Vorrei brevemente ribadire la dimensione sfumata e indeterminata dell’economia dei beni simbolici: i significati sociali fanno in modo che, soprattutto nelle differenziate relazioni affettive, si possa crescere nell’interesse verso azioni disinteressate proprio perché la loro natura non è mai pienamente compiuta ed espressa. Il concetto di famiglia, ad esempio, dovrebbe sempre più essere adoperato e gestito alla luce della ricerca comune e condivisa di quelle condizioni di possibilità di relazioni disinteressate, ciò di- venta però possibile solo se lo si comprende nella sua costante incompiutezza.

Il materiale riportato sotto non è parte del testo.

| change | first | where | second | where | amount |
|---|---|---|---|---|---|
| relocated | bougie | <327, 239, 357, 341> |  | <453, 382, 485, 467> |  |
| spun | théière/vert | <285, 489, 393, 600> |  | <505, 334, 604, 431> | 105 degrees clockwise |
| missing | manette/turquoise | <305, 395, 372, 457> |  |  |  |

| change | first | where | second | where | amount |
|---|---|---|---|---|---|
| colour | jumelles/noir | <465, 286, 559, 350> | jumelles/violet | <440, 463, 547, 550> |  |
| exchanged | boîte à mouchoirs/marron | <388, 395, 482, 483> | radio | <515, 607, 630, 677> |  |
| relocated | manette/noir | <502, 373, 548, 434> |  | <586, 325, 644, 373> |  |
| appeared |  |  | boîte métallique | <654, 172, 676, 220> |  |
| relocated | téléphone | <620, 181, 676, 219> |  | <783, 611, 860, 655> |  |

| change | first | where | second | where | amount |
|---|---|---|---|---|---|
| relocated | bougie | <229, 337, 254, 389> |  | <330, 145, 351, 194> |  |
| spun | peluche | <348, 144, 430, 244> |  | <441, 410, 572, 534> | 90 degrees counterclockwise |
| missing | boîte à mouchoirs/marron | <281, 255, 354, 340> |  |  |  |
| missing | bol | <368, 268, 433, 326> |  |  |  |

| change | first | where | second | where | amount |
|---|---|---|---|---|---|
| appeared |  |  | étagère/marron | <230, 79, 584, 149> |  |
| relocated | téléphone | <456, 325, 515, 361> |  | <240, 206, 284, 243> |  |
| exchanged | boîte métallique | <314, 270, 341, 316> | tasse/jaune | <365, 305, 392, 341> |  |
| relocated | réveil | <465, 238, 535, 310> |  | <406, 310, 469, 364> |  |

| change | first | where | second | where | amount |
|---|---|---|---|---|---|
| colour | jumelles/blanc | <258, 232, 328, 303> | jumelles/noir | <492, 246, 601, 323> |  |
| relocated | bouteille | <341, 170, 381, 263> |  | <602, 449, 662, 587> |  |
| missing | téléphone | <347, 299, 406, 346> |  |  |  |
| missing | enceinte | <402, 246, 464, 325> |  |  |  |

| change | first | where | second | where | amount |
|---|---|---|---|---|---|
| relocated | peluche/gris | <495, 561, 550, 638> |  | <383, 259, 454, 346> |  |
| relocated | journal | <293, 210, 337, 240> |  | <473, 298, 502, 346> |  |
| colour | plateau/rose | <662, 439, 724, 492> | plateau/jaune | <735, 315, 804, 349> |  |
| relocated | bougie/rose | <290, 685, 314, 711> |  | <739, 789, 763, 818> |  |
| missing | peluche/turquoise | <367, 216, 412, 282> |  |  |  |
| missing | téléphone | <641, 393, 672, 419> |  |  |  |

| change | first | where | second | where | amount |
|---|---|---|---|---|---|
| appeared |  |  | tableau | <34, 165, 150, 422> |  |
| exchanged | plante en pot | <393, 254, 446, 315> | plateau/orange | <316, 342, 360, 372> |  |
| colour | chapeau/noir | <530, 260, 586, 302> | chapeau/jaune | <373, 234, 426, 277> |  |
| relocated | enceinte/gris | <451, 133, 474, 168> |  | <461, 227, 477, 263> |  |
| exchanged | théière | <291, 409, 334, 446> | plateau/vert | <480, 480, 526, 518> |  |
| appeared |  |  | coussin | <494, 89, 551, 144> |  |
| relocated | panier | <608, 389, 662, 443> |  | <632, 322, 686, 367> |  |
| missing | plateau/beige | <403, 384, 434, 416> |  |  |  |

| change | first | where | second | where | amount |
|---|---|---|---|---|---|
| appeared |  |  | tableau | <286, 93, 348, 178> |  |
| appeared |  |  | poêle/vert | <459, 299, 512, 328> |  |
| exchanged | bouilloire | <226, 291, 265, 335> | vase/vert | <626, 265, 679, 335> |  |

Vale a dire, solo se lo si guarda in quanto bene simbolico, tendente intrinsecamente a farsi misura e spazio inclusivo di nuove e nascenti relazioni d’affetto e d’amore. I beni simbolici sono dunque beni relazionali, ma soprattutto disposizioni di significato sottoposte al legittimo e partecipato scambio tra chi ne dispone; essi non sono enti ma spazi relazionali, ecco perché, per Bourdieu, ha senso parlare di economia dei beni simbolici. Con un linguaggio affine, anche nella teologia del Novecento, è maturata una sensibilità verso i significati sociali in quanto spazi di uno presupposti per la ridefinizione degli spazi delle relazioni umane, partendo dalla perenne attesa di compiutezza delle nostre stesse categorie di giudizio: «Il punto centrale della teologia della rivelazione non è infatti un “essere”, ma il “commercium”. Questa teologia non si realizza quindi in categorie statiche, ma in rapporti (dinamici) che scorrono avanti e indietro, ma non rapporti in “concetti”, bensì soltanto in “parabole” e “immagini”, e quindi “simboli”, così come il Signore in Mt 13,11ss li innalza, con totale inesorabilità, come principio fondamentale del regno di Dio».